I would never be so bold as to imagine I know what any individual’s personal reasons were for joining, staying or leaving the Tuning the Air company. What can be safely said in general is that Tuning the Air asked a lot of everyone who contributed, and we all had to do pretty difficult calculations when considering our own participation. If my own experience at all reflects what others were working with, it could be said that where ever the line between staying and leaving lies, we lived perpetually within inches of it.

The run of Tuning the Air, from early 2005 through the end of 2011, coincided with a significant shift in the demographics of my teaching practice. From my arrival in Seattle in late 1997 through the Level 3 course in Atlanta in 2003 an influx of guitarists with a specific interest in Guitar Craft had been the core of my work. By 2005 that had waned. The guitarists in that first wave were maturing, and they needed to find ways to apply and assimilate what they had learned in order to move forward. That is to say, they needed Tuning the Air, not more guided circles or weekly individual lessons. For me, this meant working more and more with guitarists with no GC interest. 
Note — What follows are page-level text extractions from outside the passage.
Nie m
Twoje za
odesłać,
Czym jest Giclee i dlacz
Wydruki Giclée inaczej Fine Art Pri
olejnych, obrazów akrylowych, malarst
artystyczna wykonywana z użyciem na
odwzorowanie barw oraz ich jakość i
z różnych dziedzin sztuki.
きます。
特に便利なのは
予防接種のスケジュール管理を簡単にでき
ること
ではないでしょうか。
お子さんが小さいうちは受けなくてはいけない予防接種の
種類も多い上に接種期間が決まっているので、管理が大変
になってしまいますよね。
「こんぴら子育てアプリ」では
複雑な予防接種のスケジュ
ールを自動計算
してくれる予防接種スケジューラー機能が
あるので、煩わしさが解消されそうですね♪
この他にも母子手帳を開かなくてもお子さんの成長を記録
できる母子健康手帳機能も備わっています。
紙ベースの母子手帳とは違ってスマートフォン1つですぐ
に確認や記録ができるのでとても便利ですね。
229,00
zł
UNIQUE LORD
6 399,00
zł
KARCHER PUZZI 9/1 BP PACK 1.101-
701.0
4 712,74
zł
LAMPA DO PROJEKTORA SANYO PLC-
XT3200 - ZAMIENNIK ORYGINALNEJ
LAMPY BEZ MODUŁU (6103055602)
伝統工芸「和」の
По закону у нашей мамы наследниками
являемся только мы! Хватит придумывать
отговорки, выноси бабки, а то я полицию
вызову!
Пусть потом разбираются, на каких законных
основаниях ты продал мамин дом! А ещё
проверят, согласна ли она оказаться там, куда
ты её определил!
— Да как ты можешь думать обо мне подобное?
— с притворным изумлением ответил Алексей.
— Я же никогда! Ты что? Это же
In the summer of 2005, about half-way through the first season of Tuning the Air, I began teaching a couple days a week at a little music store/studio in the outskirts of Seattle. Mixed blessing, this. On the purely practical side, it helped to stem the relentless and borderline desperate negative cash flow I was struggling with. But only just; the economy of that system is based on trading the bother of finding and scheduling students for a little more than half of the money you would have earned. It gave me small but reliable income in my otherwise hand-to-mouth personal financial situation, which afforded me a little freedom to continue saying “yes” to the show, while working to expand my private teaching practice. The more far-reaching value of the experience for me, though, was that it very quickly honed my teaching chops. I got to work within a purely traditional music teaching structure, learning a great deal about what people who are shopping for a guitar teacher are looking for and expecting; meanwhile I was able to very explicitly explore what of my Guitar Craft experience was translatable and transferrable. And, it gave me the opportunity to work with a lot of school-aged kids, which really is a very specialized skill that was completely new to me. So is working with the parents of school-aged kids. I stayed there for almost 5 years; 2 days, and later 1 day a week. When I let it go, I was very happy to be out of that “system”, but I had gained a lot.

The other thing that came from this experience was the re-acquaintance with the “old standard tuning” that I spoke of in "Prologue 2”, and the points of seeing regarding what had changed within me during the years of Guitar Craft Only. And it was through this work that I began to see some things about my own aspirations that I had not anticipated.